# just double checking



## nineballg (Jan 19, 2008)

hi everyone, i just want to be sure i'm doing things right.
i'm gonna build some broadband panels and i was just making sure that the fabric is ok.
will cotton/polyester work.
i know your supposed to be able to blow thru it.
just as an example, will jeans work?

i'm not gonna use jeans obviously, but i just wanted to be sure that jeans are too thick and not proper.
the reason i'm not sure is because i need you use some "fancy fabric" so it matches room decor.
alot of the fabrics with patterns/designs seem to be pretty thick.

please help me, i dont want to buy exspensive fabric, then build panels and have them reflect...what a nightmare that would be!!!!!

thanks


----------



## bpape (Sep 14, 2006)

It's not necessarily the thickness of the material, it's how porous it is. For instance, burlap is pretty thick but it's very open. You can see and blow through it very very easily. 
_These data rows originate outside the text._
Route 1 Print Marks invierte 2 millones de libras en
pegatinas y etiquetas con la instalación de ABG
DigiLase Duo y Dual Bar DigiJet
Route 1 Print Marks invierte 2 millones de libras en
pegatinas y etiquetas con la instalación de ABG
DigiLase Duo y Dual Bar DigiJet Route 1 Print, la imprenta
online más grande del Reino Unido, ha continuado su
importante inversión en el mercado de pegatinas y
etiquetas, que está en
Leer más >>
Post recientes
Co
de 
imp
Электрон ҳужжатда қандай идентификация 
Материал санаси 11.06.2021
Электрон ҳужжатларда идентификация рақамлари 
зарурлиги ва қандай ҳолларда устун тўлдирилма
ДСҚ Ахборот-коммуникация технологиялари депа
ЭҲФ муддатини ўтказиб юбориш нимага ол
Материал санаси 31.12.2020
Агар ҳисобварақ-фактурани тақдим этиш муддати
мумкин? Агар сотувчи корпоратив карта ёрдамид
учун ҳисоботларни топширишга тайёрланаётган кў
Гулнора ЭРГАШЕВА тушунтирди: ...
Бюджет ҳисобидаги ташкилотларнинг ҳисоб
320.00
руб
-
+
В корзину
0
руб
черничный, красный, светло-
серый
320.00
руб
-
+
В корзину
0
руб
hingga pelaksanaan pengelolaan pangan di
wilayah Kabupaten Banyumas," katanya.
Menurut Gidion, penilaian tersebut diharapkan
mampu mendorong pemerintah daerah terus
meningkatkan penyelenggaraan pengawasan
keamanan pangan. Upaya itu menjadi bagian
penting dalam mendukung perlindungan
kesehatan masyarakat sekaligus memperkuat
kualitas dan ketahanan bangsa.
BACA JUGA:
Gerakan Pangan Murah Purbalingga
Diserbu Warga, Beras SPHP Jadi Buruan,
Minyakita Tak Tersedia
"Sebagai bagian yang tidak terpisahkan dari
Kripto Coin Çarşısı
For the most part, cloths that are designed for upholstry aren't going to work terribly well as they'll reflect higher frequencies. The same properties that make them durable as a couch seat make them unsuitable for acoustical purposes.
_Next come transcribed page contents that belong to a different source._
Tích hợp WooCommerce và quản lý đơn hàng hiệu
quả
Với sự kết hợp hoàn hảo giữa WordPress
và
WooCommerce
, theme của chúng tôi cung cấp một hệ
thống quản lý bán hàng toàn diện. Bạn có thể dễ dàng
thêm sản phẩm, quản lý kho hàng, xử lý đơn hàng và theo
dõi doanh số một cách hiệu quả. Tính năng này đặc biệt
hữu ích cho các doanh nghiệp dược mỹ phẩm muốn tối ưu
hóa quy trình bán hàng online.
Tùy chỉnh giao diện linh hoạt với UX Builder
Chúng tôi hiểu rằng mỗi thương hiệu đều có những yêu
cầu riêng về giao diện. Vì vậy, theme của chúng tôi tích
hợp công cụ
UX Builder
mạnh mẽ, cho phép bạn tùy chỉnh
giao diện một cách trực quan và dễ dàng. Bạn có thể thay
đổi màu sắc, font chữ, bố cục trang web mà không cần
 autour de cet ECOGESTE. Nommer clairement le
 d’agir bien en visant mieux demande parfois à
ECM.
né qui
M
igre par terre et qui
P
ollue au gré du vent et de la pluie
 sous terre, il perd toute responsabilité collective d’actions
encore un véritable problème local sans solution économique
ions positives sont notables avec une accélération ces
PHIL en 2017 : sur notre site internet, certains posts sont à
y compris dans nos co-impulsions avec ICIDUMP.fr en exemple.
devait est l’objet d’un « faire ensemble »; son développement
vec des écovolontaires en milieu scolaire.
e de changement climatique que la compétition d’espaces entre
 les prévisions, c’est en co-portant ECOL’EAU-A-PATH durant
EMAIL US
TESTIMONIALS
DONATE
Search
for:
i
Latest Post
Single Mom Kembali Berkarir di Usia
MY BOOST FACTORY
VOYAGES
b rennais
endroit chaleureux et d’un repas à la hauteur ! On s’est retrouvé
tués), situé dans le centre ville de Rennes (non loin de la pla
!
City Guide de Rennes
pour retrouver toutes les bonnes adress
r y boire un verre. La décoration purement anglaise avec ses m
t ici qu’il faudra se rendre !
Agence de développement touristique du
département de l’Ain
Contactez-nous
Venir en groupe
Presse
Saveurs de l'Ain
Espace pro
SOME of the curtain materials can work but again, just make sure they're not too tight. There can be some resistance when you blow through them but if you're going to sprain a kidney, that's too tight.

Bryan


----------



## nineballg (Jan 19, 2008)

thanks bryan, when you say make sure there not too tight, i'm a little confused.
do you mean stretched to tight over the panel? 
thanks


----------



## glaufman (Nov 25, 2007)

I think he means too tight a weave.


----------



## bpape (Sep 14, 2006)

Yes. I was referring to the weave. That said, even some tighter weaves, if done with light enough material can still function OK without reflecting high frequencies.
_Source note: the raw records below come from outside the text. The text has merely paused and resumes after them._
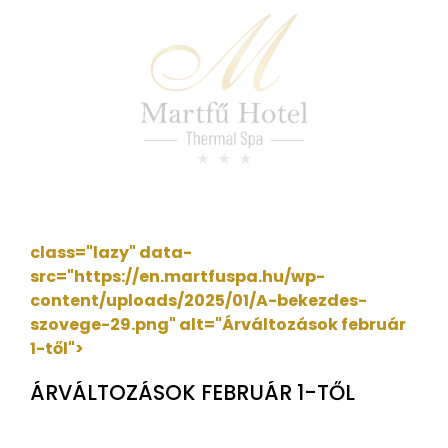
class="lazy" data-
src="https://en.martfuspa.hu/wp-
content/uploads/2025/01/A-bekezdes-
szovege-29.png"
alt="Árváltozások február
1-től">
ÁRVÁLTOZÁSOK FEBRUÁR 1-TŐL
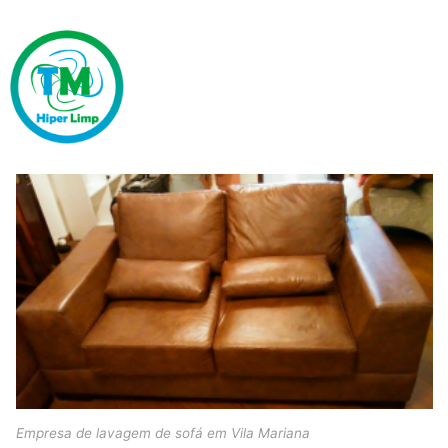
Empresa de lavagem de sofá em Vila Mariana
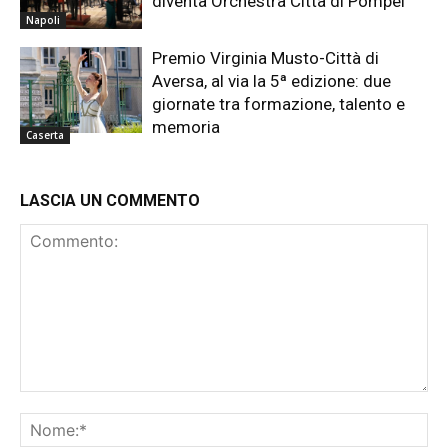
diventa Orchestra Città di Pompei
Napoli
Premio Virginia Musto-Città di
Aversa, al via la 5ª edizione: due
giornate tra formazione, talento e
memoria
Caserta
LASCIA UN COMMENTO
Commento:
No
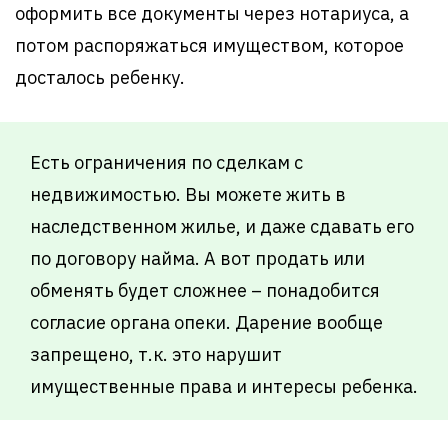
оформить все документы через нотариуса, а
потом распоряжаться имуществом, которое
досталось ребенку.
Есть ограничения по сделкам с
недвижимостью. Вы можете жить в
наследственном жилье, и даже сдавать его
по договору найма. А вот продать или
обменять будет сложнее – понадобится
согласие органа опеки. Дарение вообще
запрещено, т.к. это нарушит
имущественные права и интересы ребенка.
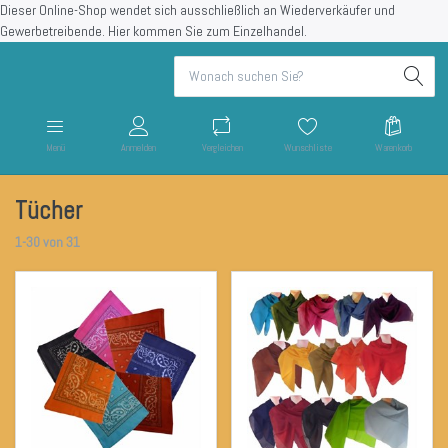
Dieser Online-Shop wendet sich ausschließlich an Wiederverkäufer und
Gewerbetreibende.
Hier kommen Sie zum Einzelhandel.
Menü
Anmelden
Vergleichen
Wunschliste
Warenkorb
Tücher
1-30
von
31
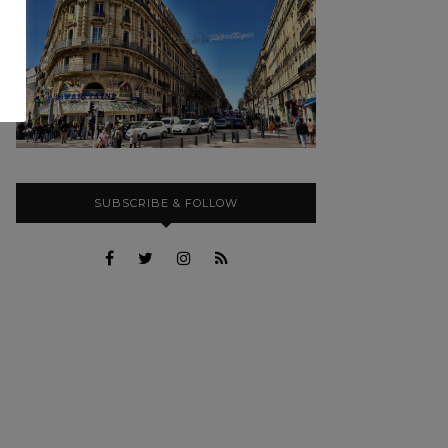
SUBSCRIBE & FOLLOW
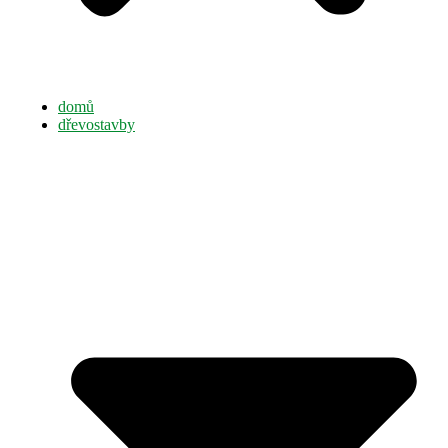
domů
dřevostavby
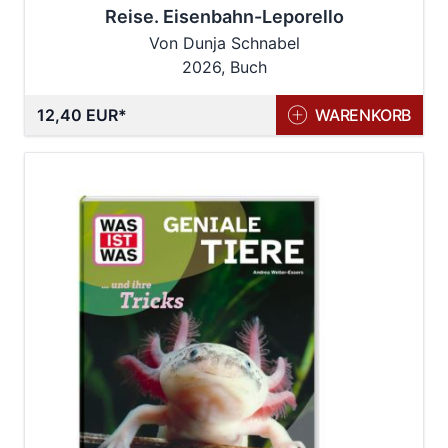
Reise. Eisenbahn-Leporello
Von Dunja Schnabel
2026, Buch
12,40 EUR
WARENKORB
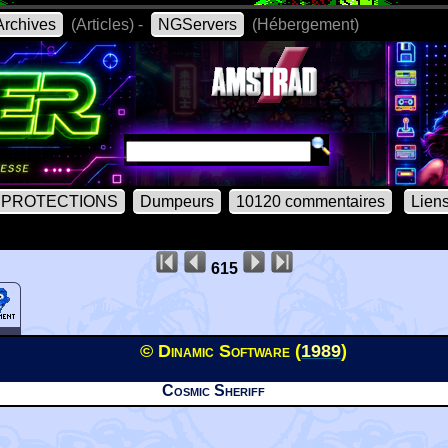
rchives
(Articles) -
NGServers
(Hébergement)
PROTECTIONS
Dumpeurs
10120 commentaires
Lien
615
© Dinamic Software (
1989
)
Cosmic Sheriff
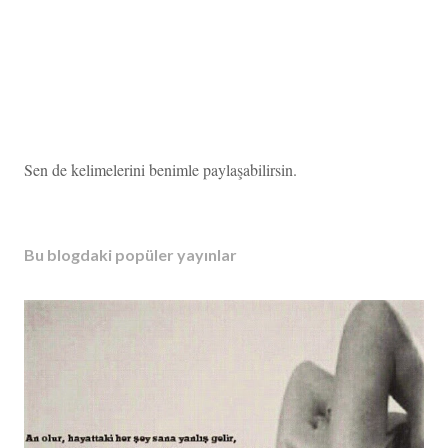
Y
Sen de kelimelerini benimle paylaşabilirsin.
o
r
u
Bu blogdaki popüler yayınlar
m
G
ö
n
d
e
r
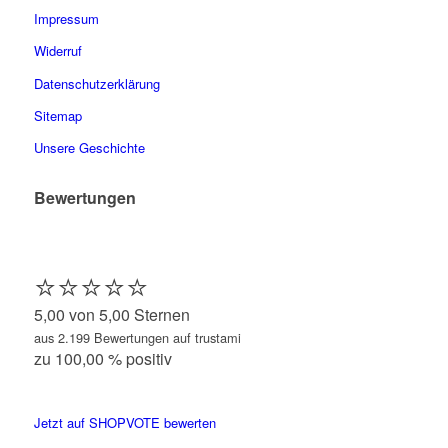
Impressum
Widerruf
Datenschutzerklärung
Sitemap
Unsere Geschichte
Bewertungen
⭐️⭐️⭐️⭐️⭐️
5,00 von 5,00 Sternen
aus 2.199 Bewertungen auf trustami
zu 100,00 % positiv
Jetzt auf SHOPVOTE bewerten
This is why we just say give it the blow test. If you can blow through it relatively easily, it will likely work fine.

Bryan


----------



## glaufman (Nov 25, 2007)

When you d othe blow test, do you put the fabric right up to your lips? Or are you trying to blow through it fro a few inches away?


----------



## bpape (Sep 14, 2006)

Put it up tight so the air can only try to go through the cloth.

Bryan


----------